At the height of the outbreak, some essential workers across a range of industries were able to secure hazard or hero pay. With more workers coming back online, the paychecks may now go back to what they were before the pandemic hit. Similarly, some furloughed workers returning to their jobs may find they were making more on unemployment. “Every company needs to relook at what they’re paying their employees and make decisions that match what the market needs are and what the employees’ financial needs are and see how they can make it work for everybody,” Mullen said.
As the country adjusts to new normals, workers’ expectations of their employers have changed, Mullen said. “In addition to COVID[-19], you’ve got a new generation of workers … who are very accustomed to experiential treatment and to looking to employers as actual leaders,” Mullen said. In the post-COVID economy, employees will expect their employers to lead them in three distinct ways: “The first is in their personal safety,” she said. “The first is in their personal safety,” she said. “Many people are afraid to return to the workplace and start interacting with people.” With that in mind, employers will need to demonstrate how they will protect their workers as well as consumers through social distancing and personal protective equipment.

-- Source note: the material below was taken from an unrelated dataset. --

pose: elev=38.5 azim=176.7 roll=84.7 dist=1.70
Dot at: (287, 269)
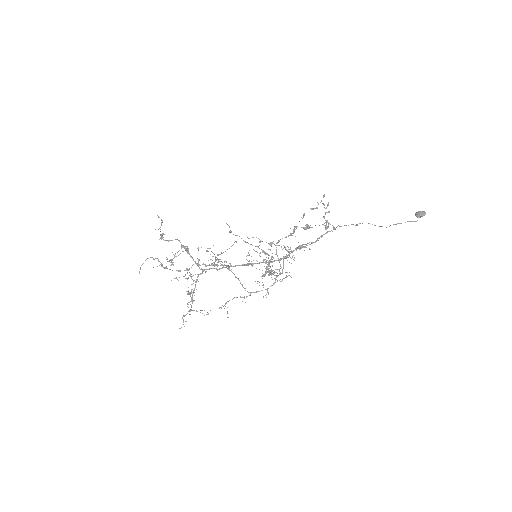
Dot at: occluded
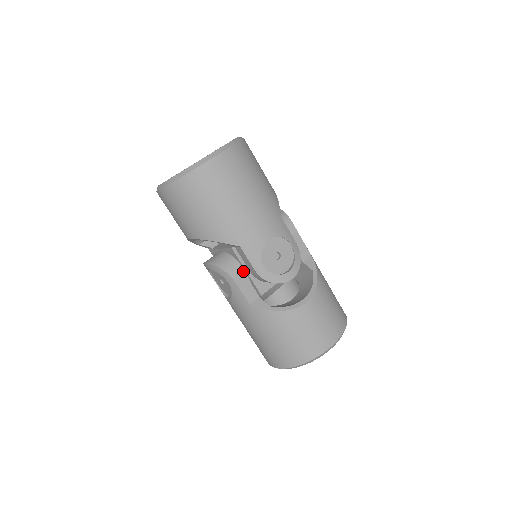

The second way employers can lead is with financial security. When a significant portion of a team has been laid off or had hours cut, Mullen said, employees may feel uncertain about returning to work. “Will I be working for a few months? Are you going to restructure or are you going to have layoffs? So employers really need to take the lead role and show how there’s that financial security, not just in offering flexible work hours or potentially increases in base salary or even daily pay—that’s not going to be enough. It’s going to take a lot to re-establish that trust and make people feel secure that their jobs are not going to be eliminated or that when fall hits, if there’s a resurgence in cases, they’re not going to be financially impacted again.”
The third way is leading socially. “We’re seeing employees really look to employers to support their social needs,” Mullen said. This can be supporting a workplace with employee resource groups, leveraging additional communication or simply emphasizing the value of the employees themselves. “All eyes are going to be on leadership to really pull together a consolidated message—something that really shows a lot of care for the employees and a lot of compassion.”